Continuous integration of data into ground-motion models using Bayesian updating

The development of empirically constrained ground-motion models has historically followed a cyclic process in which every few years, existing models are updated to reflect new data and knowledge that has become available. Ground-motion developers make use of their prior knowledge to identify appropriate functional forms for the models, but the actual regression analysis and model calibration is effectively performed from a fresh start with each update. With the anticipated increase in data availability coming in the future, this traditional approach will become increasingly cumbersome. The present article presents a framework in which Bayesian updating is used to continuously update existing ground-motion models as new data becomes available.
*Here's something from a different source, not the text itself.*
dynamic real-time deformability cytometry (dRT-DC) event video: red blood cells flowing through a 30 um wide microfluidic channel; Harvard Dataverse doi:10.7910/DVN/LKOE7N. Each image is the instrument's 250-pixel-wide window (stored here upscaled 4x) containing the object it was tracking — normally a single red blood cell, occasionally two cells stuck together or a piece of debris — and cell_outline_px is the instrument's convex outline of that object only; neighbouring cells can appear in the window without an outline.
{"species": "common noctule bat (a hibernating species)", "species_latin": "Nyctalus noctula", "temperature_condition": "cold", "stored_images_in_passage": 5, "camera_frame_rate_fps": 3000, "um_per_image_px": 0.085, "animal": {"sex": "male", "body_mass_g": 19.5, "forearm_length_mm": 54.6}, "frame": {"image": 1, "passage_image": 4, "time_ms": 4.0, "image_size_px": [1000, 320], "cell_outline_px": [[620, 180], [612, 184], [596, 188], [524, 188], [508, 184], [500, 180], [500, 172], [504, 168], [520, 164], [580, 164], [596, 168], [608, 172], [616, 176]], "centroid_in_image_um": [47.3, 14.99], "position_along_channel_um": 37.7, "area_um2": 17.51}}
This new approach is shown to provide similar results to the more traditional approach, but is far less data-intensive and will scale well into the future. The approach is demonstrated through an example in which an initial regression analysis is conducted on a portion of the NGA-West2 dataset representative of the information available in 1995. Model parameters, variance components and crossed random effects are then updated with data from every other event in the NGA-West2 dataset and the results from Bayesian updating and traditional regression analysis are compared. The two methods are shown to provide similar results, but the advantages of the Bayesian approach are subsequently highlighted. For the first time, the article also demonstrates how prior distributions of model parameters can be obtained for existing ground-motion models that have been derived using both classical, as well as more elaborate multi-stage, procedures with and without constrained parameters.